那双鞋、那短促的声音、那飞快地隐匿进黑暗里的身影。
好像,真的很像唐树;却,又不像。
姜一诺猛然摇头,把自己摔在床上,拿起枕头按着胡思乱想的脑袋,想把这些怀疑都给压下去。
她怎么能怀疑唐树呢?
唐树是她最好的朋友,不可能拿枪对着她。
自从她跑去爱尔兰,唐树在J集团的工作也越发忙碌,他们的确有好长时间没见了,但大家始终保持着联系,也知道彼此的近况。

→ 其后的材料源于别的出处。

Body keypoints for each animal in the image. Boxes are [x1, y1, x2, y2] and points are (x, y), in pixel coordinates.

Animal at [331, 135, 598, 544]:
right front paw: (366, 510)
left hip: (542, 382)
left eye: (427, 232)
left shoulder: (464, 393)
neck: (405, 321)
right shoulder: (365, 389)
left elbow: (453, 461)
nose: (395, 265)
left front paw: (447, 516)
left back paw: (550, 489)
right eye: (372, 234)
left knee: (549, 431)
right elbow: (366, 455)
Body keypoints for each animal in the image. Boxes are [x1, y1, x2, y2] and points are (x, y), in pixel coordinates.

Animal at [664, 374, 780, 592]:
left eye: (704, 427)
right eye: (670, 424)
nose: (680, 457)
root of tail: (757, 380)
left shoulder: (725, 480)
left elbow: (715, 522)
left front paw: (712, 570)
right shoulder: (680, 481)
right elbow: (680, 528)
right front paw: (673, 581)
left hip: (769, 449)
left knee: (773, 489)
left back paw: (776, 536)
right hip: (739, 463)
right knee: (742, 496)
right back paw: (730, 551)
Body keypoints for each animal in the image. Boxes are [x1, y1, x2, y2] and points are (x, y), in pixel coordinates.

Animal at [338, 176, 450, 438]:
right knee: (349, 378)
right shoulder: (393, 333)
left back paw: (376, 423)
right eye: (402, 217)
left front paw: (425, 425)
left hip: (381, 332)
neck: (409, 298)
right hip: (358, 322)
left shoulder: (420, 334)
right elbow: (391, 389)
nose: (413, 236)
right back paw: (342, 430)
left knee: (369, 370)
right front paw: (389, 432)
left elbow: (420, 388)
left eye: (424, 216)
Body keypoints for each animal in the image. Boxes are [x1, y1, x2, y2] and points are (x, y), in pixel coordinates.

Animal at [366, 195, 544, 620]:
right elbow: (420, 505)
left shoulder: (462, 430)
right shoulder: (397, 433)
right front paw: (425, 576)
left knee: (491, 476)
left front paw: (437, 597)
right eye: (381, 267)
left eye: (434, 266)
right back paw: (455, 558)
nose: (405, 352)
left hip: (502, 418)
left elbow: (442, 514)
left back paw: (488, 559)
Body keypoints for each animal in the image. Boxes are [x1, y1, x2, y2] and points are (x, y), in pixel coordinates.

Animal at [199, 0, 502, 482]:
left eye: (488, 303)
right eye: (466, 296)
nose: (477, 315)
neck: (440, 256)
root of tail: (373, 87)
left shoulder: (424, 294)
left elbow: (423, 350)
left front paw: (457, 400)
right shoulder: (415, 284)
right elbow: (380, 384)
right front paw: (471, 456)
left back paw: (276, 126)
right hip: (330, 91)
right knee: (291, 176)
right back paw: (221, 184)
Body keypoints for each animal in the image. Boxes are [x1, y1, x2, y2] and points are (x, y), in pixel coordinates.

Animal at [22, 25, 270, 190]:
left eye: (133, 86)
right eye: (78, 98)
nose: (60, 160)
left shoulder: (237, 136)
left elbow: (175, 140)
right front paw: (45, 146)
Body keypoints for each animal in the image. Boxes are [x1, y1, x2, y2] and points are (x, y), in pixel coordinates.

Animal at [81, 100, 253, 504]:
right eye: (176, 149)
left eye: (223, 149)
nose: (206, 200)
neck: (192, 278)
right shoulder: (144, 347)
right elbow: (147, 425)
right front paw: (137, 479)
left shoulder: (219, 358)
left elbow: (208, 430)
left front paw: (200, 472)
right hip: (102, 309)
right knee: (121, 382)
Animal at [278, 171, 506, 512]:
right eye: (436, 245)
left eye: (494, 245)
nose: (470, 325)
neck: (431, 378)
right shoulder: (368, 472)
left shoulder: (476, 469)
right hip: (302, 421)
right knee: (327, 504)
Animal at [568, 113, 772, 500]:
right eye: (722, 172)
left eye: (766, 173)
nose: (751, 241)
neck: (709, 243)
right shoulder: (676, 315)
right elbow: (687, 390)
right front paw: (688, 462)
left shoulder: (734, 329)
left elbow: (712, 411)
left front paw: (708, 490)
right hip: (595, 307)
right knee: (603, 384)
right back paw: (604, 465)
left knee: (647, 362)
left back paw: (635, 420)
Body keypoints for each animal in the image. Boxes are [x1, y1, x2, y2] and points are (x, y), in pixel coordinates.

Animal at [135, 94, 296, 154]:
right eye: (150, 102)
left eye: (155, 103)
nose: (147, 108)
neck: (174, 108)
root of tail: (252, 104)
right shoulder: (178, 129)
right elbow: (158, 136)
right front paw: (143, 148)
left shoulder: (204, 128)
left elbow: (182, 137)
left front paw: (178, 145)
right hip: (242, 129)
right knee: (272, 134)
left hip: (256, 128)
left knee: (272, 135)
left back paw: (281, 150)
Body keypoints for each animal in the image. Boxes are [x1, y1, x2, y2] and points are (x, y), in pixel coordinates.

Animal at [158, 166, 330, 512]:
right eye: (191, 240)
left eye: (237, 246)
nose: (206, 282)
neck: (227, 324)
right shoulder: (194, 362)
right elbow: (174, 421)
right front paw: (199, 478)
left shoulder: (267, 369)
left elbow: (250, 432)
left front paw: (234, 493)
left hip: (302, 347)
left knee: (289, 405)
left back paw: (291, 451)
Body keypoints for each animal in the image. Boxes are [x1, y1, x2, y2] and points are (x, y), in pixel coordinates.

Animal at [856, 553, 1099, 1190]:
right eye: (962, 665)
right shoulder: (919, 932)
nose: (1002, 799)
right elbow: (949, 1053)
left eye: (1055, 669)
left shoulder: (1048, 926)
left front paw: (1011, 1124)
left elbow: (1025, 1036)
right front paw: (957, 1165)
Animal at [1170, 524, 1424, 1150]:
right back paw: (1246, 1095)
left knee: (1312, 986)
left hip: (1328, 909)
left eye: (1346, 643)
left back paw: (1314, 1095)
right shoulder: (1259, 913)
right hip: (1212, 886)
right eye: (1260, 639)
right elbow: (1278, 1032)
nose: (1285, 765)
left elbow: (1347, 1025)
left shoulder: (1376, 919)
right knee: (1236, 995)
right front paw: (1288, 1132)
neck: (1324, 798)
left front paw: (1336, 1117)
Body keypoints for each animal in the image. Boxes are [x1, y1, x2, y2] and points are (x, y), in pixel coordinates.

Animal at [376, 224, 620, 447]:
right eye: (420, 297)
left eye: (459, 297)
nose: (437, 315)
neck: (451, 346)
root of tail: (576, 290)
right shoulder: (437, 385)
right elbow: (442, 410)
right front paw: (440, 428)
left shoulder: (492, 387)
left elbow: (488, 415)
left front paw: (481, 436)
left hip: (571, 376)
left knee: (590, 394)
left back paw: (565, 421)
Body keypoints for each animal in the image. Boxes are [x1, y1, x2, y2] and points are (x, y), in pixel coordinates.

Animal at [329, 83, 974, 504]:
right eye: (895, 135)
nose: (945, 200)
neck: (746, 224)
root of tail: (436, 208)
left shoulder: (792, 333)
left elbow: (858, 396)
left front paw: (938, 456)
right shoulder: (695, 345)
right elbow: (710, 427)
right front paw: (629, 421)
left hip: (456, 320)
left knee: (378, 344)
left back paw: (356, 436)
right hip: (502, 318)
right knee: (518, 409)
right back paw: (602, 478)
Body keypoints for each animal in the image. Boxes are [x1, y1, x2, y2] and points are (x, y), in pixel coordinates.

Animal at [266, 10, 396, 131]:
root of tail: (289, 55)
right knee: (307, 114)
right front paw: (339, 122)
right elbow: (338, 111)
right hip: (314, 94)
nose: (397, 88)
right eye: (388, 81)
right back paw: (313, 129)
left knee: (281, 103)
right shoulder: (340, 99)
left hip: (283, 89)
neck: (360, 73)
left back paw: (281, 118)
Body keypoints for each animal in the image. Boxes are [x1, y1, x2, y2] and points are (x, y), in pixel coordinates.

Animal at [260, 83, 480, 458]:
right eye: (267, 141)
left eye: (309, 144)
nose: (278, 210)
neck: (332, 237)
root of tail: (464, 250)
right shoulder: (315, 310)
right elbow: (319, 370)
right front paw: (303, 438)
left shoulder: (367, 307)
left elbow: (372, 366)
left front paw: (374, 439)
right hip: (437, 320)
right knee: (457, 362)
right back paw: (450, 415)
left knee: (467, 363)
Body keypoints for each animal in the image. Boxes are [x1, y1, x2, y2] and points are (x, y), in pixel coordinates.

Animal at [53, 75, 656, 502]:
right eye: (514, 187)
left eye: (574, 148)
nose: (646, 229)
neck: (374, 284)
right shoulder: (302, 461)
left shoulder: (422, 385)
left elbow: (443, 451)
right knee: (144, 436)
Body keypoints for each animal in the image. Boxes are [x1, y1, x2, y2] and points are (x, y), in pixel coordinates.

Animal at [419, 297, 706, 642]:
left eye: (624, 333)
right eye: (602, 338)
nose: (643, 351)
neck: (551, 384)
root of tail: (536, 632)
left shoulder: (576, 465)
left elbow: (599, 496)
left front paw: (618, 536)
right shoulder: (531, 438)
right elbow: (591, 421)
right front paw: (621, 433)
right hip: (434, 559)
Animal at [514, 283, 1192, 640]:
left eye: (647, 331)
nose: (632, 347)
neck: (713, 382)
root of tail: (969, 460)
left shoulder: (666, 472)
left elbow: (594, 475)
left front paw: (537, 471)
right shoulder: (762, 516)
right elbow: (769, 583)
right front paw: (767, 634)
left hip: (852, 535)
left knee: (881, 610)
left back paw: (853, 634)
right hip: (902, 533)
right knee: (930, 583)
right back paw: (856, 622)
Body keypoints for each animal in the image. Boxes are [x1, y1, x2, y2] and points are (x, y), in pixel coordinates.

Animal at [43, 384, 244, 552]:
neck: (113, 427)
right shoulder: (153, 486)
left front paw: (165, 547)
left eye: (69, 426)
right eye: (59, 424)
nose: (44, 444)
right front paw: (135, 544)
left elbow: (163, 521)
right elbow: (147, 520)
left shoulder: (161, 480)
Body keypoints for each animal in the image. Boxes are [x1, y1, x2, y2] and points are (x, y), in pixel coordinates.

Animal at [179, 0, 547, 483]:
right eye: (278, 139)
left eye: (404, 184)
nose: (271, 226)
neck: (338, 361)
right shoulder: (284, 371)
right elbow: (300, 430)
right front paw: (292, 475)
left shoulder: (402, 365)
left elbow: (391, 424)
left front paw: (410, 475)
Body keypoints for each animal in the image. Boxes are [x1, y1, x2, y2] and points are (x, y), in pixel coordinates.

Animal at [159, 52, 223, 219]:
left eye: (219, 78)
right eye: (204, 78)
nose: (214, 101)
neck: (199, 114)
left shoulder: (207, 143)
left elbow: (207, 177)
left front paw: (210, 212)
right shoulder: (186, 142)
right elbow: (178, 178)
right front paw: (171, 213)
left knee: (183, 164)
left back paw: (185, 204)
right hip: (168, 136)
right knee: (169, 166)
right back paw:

唐树每天都忙着帮老板处理文件、安排机票、收购同行等等大小破事,怎么可能一转眼就变成了能拿着手枪飞身二楼的可怕杀手呢?
个子高的男人多了去了,身形差不多的男人也多了去了。
徐承意摆明是不想回答,故意拿话回怼唐树罢了。
肯定是这样。
想到这里,姜一诺笃定地闭上眼睛,强迫自己睡去。
而与此同时,回到房间的唐树,隐在昏暗的阳台,低声通话:“老板,交易者已找到。”
“是的,尚枫那边应该没有得手。”
“是,明白。”
挂掉电话后,他久久没有动。
唐树修长的身影仿佛就是阳台上长出的黑暗植物,定在空气中。
方才在电话里,老板金玉森第一次呵斥他。
他怎么也没想到这一次来缅甸的任务,居然会牵扯到姜一诺……
之前隔着南北半球的距离,姜一诺只知道他是J集团的高级秘书,只知道他很能干,仅此而已。可现在她被卷入了这次的任务中,唐树很不安,他不想让她知道J集团是个怎样的企业,知道他在J集团到底担任着什么角色。
如果可以,他永远都不想让她知道!
郊外工厂二楼,当唐树拿着枪指着姜一诺的头险些被发现时,没有人知道他有多诧异、有多害怕。